* [SUPPLIED RECORDS]:
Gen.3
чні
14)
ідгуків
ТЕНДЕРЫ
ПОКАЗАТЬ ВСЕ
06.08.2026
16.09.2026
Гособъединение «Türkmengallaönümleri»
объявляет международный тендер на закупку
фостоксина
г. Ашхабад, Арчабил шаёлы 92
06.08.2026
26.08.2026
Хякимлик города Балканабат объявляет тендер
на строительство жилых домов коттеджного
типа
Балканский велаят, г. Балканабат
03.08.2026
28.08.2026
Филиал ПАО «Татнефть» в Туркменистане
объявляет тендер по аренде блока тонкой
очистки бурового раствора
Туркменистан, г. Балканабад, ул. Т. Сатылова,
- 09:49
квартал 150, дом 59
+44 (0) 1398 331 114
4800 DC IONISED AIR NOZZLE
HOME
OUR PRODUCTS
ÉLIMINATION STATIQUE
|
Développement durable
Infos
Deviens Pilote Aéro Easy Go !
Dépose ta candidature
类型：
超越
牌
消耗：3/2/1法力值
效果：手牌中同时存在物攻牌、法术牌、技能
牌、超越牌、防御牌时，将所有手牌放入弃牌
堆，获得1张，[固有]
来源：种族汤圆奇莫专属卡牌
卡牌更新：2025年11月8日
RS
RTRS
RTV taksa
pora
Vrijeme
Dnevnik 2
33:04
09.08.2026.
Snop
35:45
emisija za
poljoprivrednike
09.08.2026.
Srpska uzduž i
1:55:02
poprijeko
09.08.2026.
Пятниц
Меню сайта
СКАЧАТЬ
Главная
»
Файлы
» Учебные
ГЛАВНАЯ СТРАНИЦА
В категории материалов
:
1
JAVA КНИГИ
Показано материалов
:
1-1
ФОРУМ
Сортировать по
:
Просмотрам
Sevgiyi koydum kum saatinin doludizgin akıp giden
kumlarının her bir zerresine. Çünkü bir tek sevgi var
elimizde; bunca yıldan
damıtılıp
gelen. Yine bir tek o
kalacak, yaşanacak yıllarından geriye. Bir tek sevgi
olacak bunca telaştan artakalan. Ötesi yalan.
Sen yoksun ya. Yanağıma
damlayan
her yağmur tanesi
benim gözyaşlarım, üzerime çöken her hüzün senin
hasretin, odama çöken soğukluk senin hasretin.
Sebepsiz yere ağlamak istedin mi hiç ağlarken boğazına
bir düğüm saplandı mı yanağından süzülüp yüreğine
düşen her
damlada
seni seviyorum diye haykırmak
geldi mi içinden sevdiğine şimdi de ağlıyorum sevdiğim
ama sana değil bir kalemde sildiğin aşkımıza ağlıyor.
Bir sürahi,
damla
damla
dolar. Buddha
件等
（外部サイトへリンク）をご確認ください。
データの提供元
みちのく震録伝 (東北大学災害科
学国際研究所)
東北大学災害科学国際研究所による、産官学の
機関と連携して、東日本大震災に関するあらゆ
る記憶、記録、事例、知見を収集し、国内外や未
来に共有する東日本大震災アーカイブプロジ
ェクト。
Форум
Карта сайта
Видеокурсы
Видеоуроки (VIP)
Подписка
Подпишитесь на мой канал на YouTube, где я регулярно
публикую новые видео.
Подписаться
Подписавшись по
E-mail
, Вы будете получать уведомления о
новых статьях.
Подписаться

* [AIM OF THE EXERCISE]: Find the string "çöken" in the entries above and return each line that holds it.

* [OUTPUT FOR THIS EXERCISE]:
benim gözyaşlarım, üzerime çöken her hüzün senin
hasretin, odama çöken soğukluk senin hasretin.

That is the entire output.